Discussions about the Tiananmen Square protests are heavily censored in China.
China: Popular Tibetan singer arrested after concert promoting Tibetan language and culture
24 May: Popular Tibetan singer Gepey was arrested after performing at a concert promoting the use of the Tibetan language and culture.
After the concert ended, Chinese police officers arrested Gepey without specifying any reason for his arrest.
At the time of reporting no information was available regarding his whereabouts.
Europe & Central Asia
Russia: President Putin bans swearing in the arts
5 May: Russian President Vladimir Putin has signed new legislation that bans the use of swear words in Russian books, films, music and other arts.
The ban, which comes one year after President Putin banned swearing in the media, will suppress many classical and modern works of art that contain swear words.
Organisations which break the law will be fined the equivalent of US $1400 while individuals will receive fines of US $70. Those who repeatedly break the law could receive higher fines or a suspension of their business activities for three months.
Critically, swear words have not been listed or defined in the new law, leaving what can be labelled a swear word open to interpretation.
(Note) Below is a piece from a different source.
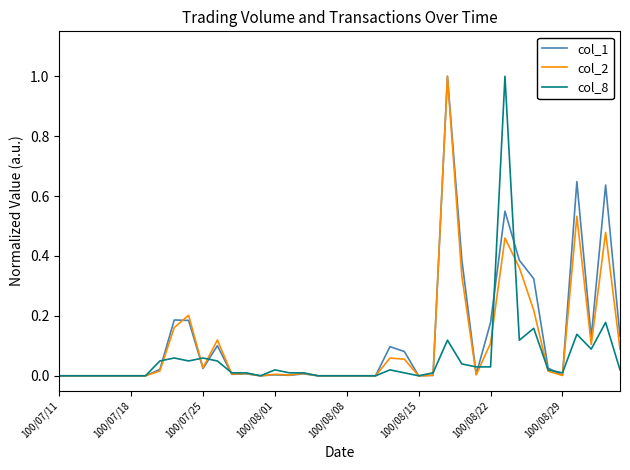

What is the maximum value shown in the chart?

1.0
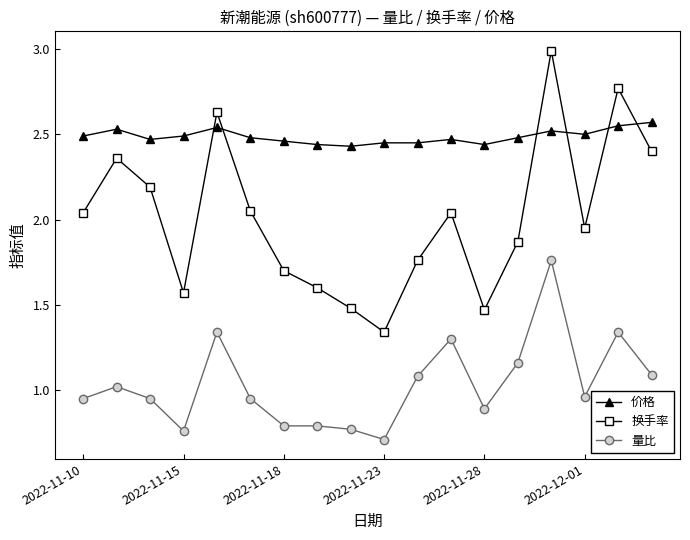

Rank the series by their maximum value, from lowest to highest.

量比, 价格, 换手率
A panel of experts will judge offending words with the goal of “protecting and developing language culture.”
Russia: Parade in honour of Eurovision winner banned
16 May: A parade to honour recent Eurovision Song Contest winner Conchita Wurst was banned by the Russian authorities on the grounds that it represented a security risk.
Transgender Conchita Wurst’s Eurovision win was seen as a positive step for LGBT arts, but her victory cannot be publically celebrated by Eurovision fans and LGBT advocates in Russia.
This ban recalls previous bans on Gay Pride parades in Russia, where ‘propaganda’ laws prevent the dissemination of information about homosexuality.
Middle East & North Africa
Morocco: Revolutionary rapper El Haqed re-arrested
18 May: Mouad Belghouat, better known as rapper El Haqed, was arrested in Casablanca. Arrested on his way to a football match, he is accused of public drunkenness and assaulting a police officer.
El Haqed is well-known for his dissident political views and is seen as a leader of the pro-democracy February 20 movement in Morocco.
El Haqed has continually been harassed by the authorities for his political stance. This is his third arrest since he came to fame.